The combination of sky-high demand for housing and all-time low mortgage rates led to soaring home prices over the past two years. That demand for home buying has waned as 30-year fixed rate mortgages crossed above 7% as of October 2022, making it difficult to justify paying those elevated prices. This may lead some home owners to worry if this was another housing bubble that will eventually suffer the same fate after the 2008 financial crisis.
Two data points to consider when comparing 2008 to 2022 are the inventory of homes for sale and the credit score of buyers. The first chart below shows that there were about 1.5 million homes for sale this August, well below the forty year average of almost 2.4 million and the nearly 4 million in 2007. After the housing glut and the subsequent crash, home builders were tentative to build more homes which accounted for a large shortfall. So when a pandemic fuels the desire for Americans to purchase a single family home, prices sky rocket as the demand outweighs the supply. And when you have the Federal Reserve making money cheap to borrow, buyers were able to pay significantly above asking prices because the payments were affordable.
So even with higher mortgage rates, we’re more likely to see a housing correction rather than a crash.
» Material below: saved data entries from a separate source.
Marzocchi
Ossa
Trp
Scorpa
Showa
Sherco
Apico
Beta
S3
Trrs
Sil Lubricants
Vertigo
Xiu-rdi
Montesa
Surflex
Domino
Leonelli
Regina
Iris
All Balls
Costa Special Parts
After the Great Recession of 2008, lender requirements became more stringent preventing unqualified buyers from purchasing homes. As of the second quarter of 2022, the average home buyer’s credit score was 773, above the long-term average of 749. During the housing bubble, loose lending requirements attributed to the average buyer’s score being under 720 and the sub-prime borrowers being even lower than that. The landscape of mortgages is also quite different. Between 2005 to 2006, more than a third of home mortgages were adjustable rate loans, many of which had ballooning payments as interest rates rose. Fast forward to today and the percentage of mortgages that are variable is less than 5%. And many homeowners took advantage of historically low mortgage rates by refinancing, essentially locking them into their current homes.
The market still faces quite a few headwinds and investors are looking for a catalyst before they start buying aggressively again. I believe the inflation number has to continue trending down at a faster pace before the Fed can be less hawkish. Some investors may be waiting to see the results of the U.S. mid-term election before they feel comfortable with buying equities again. In the fixed income market, prices may continue to see downward pressure if the Fed continues to be as aggressive with their rate hikes, although the current U.S. Treasury yields being above 4% has started to attract buyers. Recession fears were a major sticking point for most of the year, but that could ease as third quarter gross domestic product numbers showed a 2.6% growth, compared to contraction for the first two quarters of 2022. Internationally, the Ukraine-Russia conflict, China’s saber-rattling , and now the U.K.’s leadership crisis are variables that could lead to continued volatility if there are no resolutions to be found.
Investors with longer time horizons should use this opportunity to continue to invest on a regular basis. It’s easy to reflect back in hindsight at past opportunities and think what we might have done in those situations. But it’s quite different being in the moment, wanting to invest yet knowing there are still uncertainties. Dollar cost averaging into the market is still the best solution to invest in the face of volatility. For older investors on fixed incomes or those who rely on their portfolio for supplemental income, it’s important to review all your incomes sources and expenses. Annual reviews are also an opportunity to revisit your risk tolerance and asset allocation.